16S rRNA amplification and sequencing was used to identify a putative probiotic Bacillus stain. The acquired 16S rRNA sequences were subjected to BLAST search and multiple alignment using ClustalW software. Bacillus amyloliquefaciens was identified as the labeled microbiological culture using phylogenetic study and sequence homology. Safety research on probiotics is a crucial component. Probiotics are thought to be a viable antibiotic substitute because of their capacity to regulate the balance of intestinal flora, inhibit intestinal infections, and stop antibiotic-resistant microorganisms from creating their offspring (Sherpa et al., 2015). Intestinal flora imbalance results from prolonged antibiotic use (Witte, 2000). The isolate in the investigation shown significant resistance to the drugs ofloxacin (90%) and penicillin (100%), amoxicillin (100%), erythromycin (90%) and streptomycin (100%). In terms of antibacterial potency, the antibacterial assay shielded the isolate against the pathogens Candida and E. Coli.
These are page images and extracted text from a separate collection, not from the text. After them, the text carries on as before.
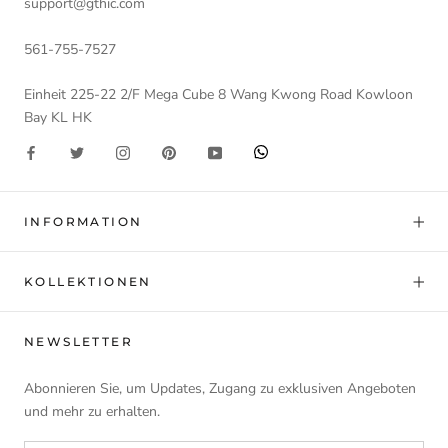
support@gthic.com
561-755-7527
Einheit 225-22 2/F Mega Cube 8 Wang Kwong Road Kowloon
Bay KL HK
INFORMATION
KOLLEKTIONEN
NEWSLETTER
Abonnieren Sie, um Updates, Zugang zu exklusiven Angeboten
und mehr zu erhalten.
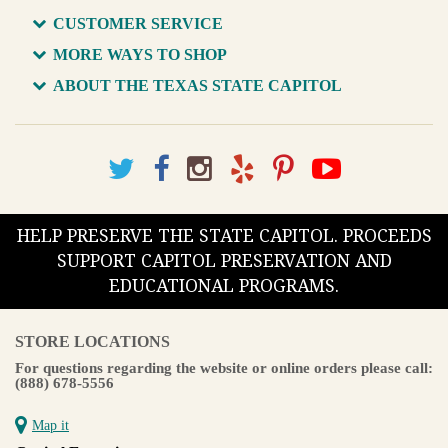
CUSTOMER SERVICE
MORE WAYS TO SHOP
ABOUT THE TEXAS STATE CAPITOL
HELP PRESERVE THE STATE CAPITOL. PROCEEDS
SUPPORT CAPITOL PRESERVATION AND
EDUCATIONAL PROGRAMS.
STORE LOCATIONS
For questions regarding the website or online orders please call:
(888) 678-5556
Map it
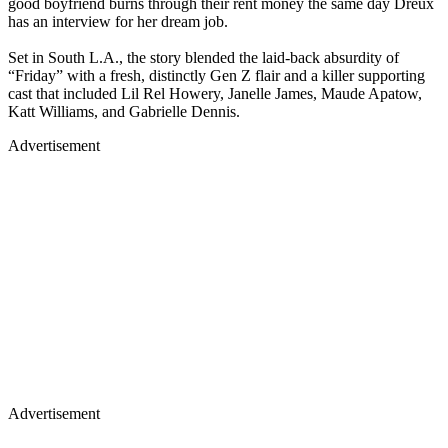
good boyfriend burns through their rent money the same day Dreux
has an interview for her dream job.
Set in South L.A., the story blended the laid-back absurdity of
“Friday” with a fresh, distinctly Gen Z flair and a killer supporting
cast that included Lil Rel Howery, Janelle James, Maude Apatow,
Katt Williams, and Gabrielle Dennis.
Advertisement
Advertisement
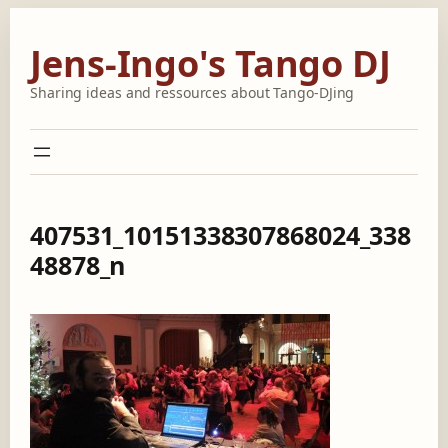
Skip
to
Jens-Ingo's Tango DJ
content
Sharing ideas and ressources about Tango-DJing
407531_10151338307868024_338
48878_n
After analyzing all of the data, it is possible to draw the conclusion that B. amyloliquefaciens, the found microbial isolate, may be noteworthy as a prospective probiotic that may be used in the future as a different source of health benefits.
Conclusion
Probiotics are found to be beneficial in too many aspects, right from making the growth of the beneficial bacteria in the gut, better bowel movement, helps in constipation and stomach irritation, raising the immunity, etc., The probiotics obtained from the native indigenous Kangaeyam breed cattle reared in tribal hamlets of forest fringe villages was found to be more efficient in the nutritional aspects as like the difference in the milk from regular domesticated cattle. The obtained Bacillus amyloliquefaciens is found to be the beneficial probiotics especially with the lactating cow. It was confirmed with the nutritional analysis of milk samples. Therefore, the probiotic isolated from the said breed reared in tribal hamlet can be infused with the value added products and can be considered for commercialization. Yet, further studies are to be made for more safety assessment and to evaluate the potential of the probiotic strain in value added product. More studies are yet to be made for knowing the complete usage of the probiotics in the daily life and in relation with the other organisms.